Kim Dong-seon

Personal information
- Born: May 30, 1989 (age 37) Seoul, South Korea

Medal record
Equestrian
Representing South Korea
Asian Games
| Gold medal – first place | 2006 Doha | Team dressage |
| Gold medal – first place | 2010 Guangzhou | Team dressage |
| Gold medal – first place | 2014 Incheon | Team dressage |
| Silver medal – second place | 2014 Incheon | Individual dressage |

= Kim Dong-seon =

South Korean equestrian (born 1989)

Kim Dong-seon (/ko/ or /ko/ /ko/; born 30 May 1989) is a South Korean dressage rider. He competed at the 2016 Summer Olympics in Rio de Janeiro, where he placed 43rd in the individual competition aboard Bukowski. He also competed at the 2020 Olympic Games in Tokyo, where he finished 55th in the individual competition.

Kim is a graduate of Dartmouth College. Kim took part at two World Equestrian Games (in 2014 and 2018). His best result was achieved in 2018, when he placed 47th.

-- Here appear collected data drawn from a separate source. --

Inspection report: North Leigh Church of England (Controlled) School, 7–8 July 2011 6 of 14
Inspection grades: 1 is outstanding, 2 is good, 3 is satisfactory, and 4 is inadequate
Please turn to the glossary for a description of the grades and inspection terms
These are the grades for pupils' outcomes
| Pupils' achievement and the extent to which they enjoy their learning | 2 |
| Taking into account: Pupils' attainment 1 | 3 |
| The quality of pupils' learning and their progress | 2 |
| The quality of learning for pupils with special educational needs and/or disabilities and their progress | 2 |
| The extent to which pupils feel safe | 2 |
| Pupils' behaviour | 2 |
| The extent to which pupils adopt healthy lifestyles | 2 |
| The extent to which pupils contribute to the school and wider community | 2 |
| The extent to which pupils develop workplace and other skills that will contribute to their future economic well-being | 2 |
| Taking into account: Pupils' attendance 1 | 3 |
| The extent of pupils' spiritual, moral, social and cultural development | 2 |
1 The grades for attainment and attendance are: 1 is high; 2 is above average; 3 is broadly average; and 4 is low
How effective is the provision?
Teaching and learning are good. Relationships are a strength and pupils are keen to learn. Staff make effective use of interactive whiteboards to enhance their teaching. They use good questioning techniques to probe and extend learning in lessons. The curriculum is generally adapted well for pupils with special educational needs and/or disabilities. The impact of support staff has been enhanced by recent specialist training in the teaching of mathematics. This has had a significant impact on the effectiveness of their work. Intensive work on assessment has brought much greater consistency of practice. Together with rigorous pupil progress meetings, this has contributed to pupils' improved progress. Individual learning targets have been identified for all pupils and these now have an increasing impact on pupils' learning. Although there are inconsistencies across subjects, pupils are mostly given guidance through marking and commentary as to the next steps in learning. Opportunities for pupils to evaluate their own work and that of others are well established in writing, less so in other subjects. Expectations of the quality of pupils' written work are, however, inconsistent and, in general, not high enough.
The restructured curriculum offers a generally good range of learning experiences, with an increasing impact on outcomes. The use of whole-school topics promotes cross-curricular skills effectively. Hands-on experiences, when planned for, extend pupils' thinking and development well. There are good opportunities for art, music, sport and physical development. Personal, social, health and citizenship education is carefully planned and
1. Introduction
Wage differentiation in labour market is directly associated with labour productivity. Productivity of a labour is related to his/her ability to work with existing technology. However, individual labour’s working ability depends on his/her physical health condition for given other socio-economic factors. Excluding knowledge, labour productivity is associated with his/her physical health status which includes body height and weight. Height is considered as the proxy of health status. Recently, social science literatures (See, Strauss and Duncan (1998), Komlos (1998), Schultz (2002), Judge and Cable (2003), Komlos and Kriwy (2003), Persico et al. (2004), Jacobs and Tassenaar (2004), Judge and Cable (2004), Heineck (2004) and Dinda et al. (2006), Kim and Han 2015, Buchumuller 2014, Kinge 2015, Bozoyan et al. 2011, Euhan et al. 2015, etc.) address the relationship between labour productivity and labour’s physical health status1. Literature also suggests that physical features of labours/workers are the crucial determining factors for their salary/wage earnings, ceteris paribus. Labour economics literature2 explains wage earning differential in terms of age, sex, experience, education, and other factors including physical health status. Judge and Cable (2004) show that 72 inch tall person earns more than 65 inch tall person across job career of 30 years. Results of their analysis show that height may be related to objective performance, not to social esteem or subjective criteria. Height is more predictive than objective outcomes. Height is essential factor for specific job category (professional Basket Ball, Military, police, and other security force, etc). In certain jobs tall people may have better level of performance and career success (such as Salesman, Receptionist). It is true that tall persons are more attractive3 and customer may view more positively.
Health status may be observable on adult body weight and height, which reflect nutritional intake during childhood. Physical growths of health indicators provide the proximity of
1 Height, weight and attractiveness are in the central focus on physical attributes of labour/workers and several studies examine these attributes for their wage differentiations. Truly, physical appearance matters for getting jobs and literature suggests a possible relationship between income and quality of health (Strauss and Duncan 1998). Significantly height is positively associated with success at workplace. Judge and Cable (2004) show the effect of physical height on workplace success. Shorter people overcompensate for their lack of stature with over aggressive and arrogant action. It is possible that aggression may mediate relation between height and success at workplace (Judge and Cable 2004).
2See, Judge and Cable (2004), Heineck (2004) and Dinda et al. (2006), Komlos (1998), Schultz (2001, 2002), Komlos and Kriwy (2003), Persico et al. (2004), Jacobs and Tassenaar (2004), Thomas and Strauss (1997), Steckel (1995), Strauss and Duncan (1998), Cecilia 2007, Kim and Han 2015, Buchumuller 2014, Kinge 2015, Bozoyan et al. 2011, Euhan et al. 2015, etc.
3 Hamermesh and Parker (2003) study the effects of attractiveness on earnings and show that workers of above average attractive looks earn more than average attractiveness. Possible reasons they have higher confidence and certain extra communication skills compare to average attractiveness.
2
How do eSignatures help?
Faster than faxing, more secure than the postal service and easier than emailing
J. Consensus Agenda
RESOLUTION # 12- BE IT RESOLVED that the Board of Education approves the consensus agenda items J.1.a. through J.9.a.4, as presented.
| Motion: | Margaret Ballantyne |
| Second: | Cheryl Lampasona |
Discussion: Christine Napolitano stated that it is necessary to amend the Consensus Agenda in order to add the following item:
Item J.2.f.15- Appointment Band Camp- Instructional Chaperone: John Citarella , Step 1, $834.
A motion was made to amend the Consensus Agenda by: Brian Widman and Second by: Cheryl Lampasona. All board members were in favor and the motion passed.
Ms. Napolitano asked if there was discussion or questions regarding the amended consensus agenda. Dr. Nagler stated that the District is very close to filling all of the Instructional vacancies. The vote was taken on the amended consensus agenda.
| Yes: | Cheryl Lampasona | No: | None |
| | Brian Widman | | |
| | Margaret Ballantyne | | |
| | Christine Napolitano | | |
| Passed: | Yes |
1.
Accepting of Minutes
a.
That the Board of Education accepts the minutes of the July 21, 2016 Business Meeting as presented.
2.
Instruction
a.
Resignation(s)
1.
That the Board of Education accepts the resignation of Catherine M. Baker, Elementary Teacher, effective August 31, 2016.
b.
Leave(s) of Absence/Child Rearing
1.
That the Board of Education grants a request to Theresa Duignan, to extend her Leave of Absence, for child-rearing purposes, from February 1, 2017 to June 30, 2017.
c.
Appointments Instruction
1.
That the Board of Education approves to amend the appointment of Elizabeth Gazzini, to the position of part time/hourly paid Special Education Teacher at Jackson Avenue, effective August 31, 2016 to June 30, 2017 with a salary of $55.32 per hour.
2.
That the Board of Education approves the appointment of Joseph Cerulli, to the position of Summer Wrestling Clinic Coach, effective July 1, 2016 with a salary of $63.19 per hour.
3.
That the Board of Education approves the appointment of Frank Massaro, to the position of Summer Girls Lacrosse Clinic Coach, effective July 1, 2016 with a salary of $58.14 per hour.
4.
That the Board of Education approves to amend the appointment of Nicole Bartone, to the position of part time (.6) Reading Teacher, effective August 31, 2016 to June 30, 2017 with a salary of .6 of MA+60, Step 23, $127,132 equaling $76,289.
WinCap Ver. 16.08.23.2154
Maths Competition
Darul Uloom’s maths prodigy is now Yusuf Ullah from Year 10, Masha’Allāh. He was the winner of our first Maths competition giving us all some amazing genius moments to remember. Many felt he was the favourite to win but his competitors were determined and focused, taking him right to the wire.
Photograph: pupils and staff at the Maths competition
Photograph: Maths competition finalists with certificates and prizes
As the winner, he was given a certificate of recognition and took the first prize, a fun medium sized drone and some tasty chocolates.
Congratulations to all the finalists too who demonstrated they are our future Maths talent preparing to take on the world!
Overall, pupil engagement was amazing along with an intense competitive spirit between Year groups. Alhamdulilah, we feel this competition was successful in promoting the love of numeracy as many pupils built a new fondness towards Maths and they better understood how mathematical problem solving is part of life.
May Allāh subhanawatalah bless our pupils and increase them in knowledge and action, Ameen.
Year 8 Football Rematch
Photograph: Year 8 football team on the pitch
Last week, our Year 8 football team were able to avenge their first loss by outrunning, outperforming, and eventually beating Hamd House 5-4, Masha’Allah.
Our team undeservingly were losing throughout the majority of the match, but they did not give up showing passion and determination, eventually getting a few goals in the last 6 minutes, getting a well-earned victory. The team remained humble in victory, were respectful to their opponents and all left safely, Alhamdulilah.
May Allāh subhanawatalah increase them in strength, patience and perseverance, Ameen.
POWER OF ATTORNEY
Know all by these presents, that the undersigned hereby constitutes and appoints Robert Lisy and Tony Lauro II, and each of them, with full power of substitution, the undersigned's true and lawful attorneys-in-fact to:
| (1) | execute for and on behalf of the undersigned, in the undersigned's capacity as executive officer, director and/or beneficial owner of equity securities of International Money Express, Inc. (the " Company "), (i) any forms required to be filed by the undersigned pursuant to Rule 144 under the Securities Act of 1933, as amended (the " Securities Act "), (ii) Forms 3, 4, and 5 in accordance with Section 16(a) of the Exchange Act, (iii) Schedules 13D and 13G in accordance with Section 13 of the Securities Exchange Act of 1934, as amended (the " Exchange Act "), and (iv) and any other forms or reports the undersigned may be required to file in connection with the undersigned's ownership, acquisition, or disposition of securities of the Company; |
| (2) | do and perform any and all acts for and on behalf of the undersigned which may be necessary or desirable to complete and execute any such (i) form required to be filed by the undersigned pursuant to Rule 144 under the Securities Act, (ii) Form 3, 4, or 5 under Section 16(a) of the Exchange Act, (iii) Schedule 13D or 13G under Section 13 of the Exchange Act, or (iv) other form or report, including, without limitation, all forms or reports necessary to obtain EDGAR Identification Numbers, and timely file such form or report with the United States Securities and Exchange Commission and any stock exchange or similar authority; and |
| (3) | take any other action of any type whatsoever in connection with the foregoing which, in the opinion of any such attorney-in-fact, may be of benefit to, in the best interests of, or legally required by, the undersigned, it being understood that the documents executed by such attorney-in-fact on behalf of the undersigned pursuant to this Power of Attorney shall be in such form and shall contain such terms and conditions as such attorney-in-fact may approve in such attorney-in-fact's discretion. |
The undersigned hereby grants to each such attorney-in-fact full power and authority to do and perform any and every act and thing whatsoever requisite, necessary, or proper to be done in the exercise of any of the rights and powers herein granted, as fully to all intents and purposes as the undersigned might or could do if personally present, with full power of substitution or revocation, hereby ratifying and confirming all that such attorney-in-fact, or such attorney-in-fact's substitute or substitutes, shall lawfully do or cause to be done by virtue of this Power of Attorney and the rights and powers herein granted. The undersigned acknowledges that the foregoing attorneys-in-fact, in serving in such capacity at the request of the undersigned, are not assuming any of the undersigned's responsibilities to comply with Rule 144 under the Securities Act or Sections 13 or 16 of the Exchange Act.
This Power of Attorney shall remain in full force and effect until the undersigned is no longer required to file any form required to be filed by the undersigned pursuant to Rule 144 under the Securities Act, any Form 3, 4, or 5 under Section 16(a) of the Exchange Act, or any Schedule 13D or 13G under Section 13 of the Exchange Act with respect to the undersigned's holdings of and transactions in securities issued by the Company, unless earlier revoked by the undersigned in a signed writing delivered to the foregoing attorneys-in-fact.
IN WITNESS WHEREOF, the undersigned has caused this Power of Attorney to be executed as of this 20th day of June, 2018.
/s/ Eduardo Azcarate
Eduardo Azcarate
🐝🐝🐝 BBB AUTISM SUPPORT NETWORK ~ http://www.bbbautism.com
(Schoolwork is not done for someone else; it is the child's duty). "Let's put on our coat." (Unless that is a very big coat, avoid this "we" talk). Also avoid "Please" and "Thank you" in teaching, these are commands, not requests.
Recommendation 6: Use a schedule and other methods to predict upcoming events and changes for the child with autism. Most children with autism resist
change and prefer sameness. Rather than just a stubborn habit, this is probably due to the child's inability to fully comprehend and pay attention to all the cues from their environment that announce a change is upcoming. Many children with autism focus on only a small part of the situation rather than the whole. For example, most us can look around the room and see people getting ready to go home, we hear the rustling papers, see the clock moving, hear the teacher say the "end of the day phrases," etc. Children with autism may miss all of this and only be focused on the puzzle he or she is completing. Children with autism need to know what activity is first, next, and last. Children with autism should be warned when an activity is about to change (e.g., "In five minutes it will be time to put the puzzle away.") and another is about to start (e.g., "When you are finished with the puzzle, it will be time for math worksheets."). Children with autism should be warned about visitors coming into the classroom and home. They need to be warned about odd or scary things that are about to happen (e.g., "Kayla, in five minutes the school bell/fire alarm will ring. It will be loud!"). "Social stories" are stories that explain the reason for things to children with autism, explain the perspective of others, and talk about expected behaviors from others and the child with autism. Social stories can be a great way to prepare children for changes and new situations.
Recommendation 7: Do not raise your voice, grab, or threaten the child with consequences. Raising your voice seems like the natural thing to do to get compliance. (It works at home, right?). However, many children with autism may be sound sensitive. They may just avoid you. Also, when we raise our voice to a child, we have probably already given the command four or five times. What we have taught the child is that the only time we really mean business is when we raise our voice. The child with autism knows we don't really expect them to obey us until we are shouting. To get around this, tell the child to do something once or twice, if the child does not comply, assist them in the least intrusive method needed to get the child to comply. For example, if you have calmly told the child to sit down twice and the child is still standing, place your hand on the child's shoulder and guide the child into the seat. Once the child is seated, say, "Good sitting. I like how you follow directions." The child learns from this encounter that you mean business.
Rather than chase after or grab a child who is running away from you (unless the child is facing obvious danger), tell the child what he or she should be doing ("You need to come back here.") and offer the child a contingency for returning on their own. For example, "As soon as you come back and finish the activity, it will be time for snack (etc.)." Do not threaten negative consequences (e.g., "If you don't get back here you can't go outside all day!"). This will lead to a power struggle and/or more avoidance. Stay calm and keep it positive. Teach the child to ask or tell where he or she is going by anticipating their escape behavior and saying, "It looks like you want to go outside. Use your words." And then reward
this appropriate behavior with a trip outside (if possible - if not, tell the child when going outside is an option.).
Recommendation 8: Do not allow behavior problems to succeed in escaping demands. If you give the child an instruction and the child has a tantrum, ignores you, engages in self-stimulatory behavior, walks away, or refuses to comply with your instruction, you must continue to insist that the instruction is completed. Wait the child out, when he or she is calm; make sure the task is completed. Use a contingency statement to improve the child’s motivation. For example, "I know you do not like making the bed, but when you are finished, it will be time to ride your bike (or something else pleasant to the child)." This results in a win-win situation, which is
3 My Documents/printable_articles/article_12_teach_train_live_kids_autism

He also competed at three Asian Games (in 2006, 2010 and 2014), where he altogether won three team gold medals and an individual silver medal. He qualified for the 2014 Dressage World Cup Finals in Lyon, France, where he finished in 17th position.

In 2020, Kim briefly retired from the international competition in order to pursue a career as an investment banker. He returned to dressage in 2021 with an aim of taking part at the postponed Tokyo Olympics.

In 2022, Kim was appointed as the head of strategic management at Hanwha Galleria and in 2023, he led the launch of american fast casual restaurant Five Guys into Korea as his first project.

He also has taken on the leadership position of Hanwha Robotics' strategic planning division. It aims to expand its robotics lineup not only through its existing flagship industrial collaborative robots but also by developing applications for customer services.